I know a couple of high schoolers who have a serious desire to be a missionary. One of them said she just wanted to drop out of high school and move to Haiti until it was all taken care of down there. Another has frequently told me she doesn’t know what to do, but she knows she wants to do something. But it will probably be after college.
Both students love Jesus, and I believe the Spirit has probably placed a calling on their life for mission work (just as He placed a calling my life in the 9th grade for teaching). But I think these students indicate two very common perspectives that can all too easily fall into ineffective behaviors.
We have to be careful about our eagerness to dismiss schooling, or our desire to laud it. A pastor I respect wrote recently about the need to really ask ourselves, “is this a time to go or stay?” While he was talking about jobs, it’s a good principle that should be applied to school as well.
Over at What Christians Want to Know, they point out that much of a missionary desire is about emotions: “People can be emotionally moved by a dynamic speaker. But an emotional feeling will only sustain someone on the field for a short time. A true calling by God on their life is what is necessary to keep a missionary on the field.”
This is why school is important for most people. Strong emotions are needed to get things done in countries where no one is a “slave” to their watches, or people are already discouraged by decades of bondage. But in order to rightly use that power, you have to know how to channel it. School, whether its high school or college, can help you to more readily recognize where your energies can be put to use. A good example of how training is important can be found through the work of an organization here in Florida called ECHO. They are doing some brilliant things in third world countries, all in the name of Jesus. But they don’t send anyone anywhere without some formal training.

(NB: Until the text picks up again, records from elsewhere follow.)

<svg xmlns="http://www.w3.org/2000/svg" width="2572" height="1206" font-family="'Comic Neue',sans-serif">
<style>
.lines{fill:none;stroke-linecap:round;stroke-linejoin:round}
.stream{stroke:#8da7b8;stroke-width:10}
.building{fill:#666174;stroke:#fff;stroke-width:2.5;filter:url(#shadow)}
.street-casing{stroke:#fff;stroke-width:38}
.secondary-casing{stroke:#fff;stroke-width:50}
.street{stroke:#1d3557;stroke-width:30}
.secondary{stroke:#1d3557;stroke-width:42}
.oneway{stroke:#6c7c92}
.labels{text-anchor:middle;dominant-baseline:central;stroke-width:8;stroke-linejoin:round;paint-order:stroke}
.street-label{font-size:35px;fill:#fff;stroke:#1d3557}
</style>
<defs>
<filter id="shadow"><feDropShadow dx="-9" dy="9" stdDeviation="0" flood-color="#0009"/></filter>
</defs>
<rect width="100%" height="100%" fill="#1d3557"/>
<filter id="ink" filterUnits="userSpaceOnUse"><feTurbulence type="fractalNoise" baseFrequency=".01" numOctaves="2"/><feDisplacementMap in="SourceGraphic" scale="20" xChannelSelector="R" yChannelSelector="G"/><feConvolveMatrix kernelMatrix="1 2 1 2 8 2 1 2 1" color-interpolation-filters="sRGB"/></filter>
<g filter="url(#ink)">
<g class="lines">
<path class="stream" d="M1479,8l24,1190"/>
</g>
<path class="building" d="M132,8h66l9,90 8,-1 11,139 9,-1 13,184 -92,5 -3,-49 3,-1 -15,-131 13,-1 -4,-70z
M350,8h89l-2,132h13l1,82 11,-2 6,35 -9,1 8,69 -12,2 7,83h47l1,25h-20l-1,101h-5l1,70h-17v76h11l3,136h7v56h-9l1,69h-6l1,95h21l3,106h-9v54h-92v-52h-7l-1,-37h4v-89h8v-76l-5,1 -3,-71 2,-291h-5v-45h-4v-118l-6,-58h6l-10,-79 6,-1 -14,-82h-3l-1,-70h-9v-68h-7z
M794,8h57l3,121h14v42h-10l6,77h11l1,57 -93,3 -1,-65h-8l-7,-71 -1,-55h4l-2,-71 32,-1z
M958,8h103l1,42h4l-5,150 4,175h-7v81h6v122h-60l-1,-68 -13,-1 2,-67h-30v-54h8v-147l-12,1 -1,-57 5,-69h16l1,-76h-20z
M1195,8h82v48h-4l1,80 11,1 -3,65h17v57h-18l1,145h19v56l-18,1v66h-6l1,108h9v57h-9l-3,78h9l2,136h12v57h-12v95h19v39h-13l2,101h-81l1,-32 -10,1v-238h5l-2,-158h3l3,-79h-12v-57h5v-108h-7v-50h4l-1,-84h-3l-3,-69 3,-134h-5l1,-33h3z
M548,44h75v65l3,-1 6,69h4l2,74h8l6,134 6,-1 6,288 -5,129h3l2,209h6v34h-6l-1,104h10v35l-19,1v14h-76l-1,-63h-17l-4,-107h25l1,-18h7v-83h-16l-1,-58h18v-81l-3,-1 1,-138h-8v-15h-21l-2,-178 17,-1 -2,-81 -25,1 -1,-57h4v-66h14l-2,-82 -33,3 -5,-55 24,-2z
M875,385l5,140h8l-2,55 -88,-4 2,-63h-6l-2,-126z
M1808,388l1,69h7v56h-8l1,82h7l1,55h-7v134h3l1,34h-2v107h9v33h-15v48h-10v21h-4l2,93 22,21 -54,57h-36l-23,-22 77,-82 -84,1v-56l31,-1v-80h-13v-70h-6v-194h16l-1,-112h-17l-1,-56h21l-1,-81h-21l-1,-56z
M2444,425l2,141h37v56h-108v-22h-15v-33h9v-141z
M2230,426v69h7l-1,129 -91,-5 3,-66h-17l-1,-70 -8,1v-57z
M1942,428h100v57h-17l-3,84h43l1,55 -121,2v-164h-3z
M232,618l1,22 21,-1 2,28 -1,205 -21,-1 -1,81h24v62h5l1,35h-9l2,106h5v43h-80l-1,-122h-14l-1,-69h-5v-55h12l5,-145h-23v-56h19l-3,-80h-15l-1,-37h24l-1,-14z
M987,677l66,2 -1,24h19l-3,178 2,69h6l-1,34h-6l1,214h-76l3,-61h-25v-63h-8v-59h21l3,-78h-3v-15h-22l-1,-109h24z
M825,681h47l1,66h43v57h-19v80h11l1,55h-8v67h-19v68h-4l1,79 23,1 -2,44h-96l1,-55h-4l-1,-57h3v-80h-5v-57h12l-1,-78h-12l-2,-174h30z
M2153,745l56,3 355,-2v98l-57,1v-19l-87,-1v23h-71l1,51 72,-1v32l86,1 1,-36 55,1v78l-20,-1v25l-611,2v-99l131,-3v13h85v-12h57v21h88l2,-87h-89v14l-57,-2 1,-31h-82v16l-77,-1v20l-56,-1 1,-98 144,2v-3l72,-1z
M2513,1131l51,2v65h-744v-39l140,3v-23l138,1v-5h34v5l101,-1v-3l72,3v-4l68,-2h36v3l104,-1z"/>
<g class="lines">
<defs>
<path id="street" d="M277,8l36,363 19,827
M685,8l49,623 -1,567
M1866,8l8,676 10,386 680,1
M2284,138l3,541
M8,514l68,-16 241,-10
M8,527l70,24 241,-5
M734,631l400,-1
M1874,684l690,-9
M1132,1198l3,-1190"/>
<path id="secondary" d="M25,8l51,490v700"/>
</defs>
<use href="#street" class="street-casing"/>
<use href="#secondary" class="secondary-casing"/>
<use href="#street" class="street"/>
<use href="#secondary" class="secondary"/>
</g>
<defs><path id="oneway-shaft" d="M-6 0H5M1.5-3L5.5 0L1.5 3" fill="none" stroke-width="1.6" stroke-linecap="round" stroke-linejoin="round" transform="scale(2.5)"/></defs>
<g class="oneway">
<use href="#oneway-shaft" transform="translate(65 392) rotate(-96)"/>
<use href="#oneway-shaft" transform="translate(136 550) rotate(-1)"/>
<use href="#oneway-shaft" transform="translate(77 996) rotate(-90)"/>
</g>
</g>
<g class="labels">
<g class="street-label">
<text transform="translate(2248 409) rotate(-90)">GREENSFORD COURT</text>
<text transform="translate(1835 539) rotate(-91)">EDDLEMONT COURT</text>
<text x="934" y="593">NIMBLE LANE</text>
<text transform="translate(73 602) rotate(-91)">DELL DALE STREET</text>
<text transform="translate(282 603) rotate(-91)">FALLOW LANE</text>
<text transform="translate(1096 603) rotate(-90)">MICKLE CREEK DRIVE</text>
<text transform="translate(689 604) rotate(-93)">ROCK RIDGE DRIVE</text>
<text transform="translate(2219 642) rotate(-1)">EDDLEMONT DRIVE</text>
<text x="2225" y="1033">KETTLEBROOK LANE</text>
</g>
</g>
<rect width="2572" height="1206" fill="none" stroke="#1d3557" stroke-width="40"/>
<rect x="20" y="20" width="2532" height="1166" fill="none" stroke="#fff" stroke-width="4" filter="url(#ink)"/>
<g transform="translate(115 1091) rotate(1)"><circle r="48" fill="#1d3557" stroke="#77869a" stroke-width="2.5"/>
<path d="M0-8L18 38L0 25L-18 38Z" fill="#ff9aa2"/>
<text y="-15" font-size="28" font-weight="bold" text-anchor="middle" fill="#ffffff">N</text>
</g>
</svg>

Too much emotion might save souls, but it won’t help rebuild agriculture. But on the flip side of that coin, too much school can kill the flame that God had once ignited in your heart. I’ve noticed a trend in some of my previous classmates: the more education they receive, the more cynical they become. They stayed too long in the academic world of ivory towers and dusty book shelves, all the while forgetting that those things don’t matter one whip if we’re not doing justice, loving mercy, and walking humbly with our God.
In the long run, school should be a benefit, but that benefit must be tempered with God’s leading. It’s the only way to know when to stay, or when to go, which is a big question when you’re trying to save the world.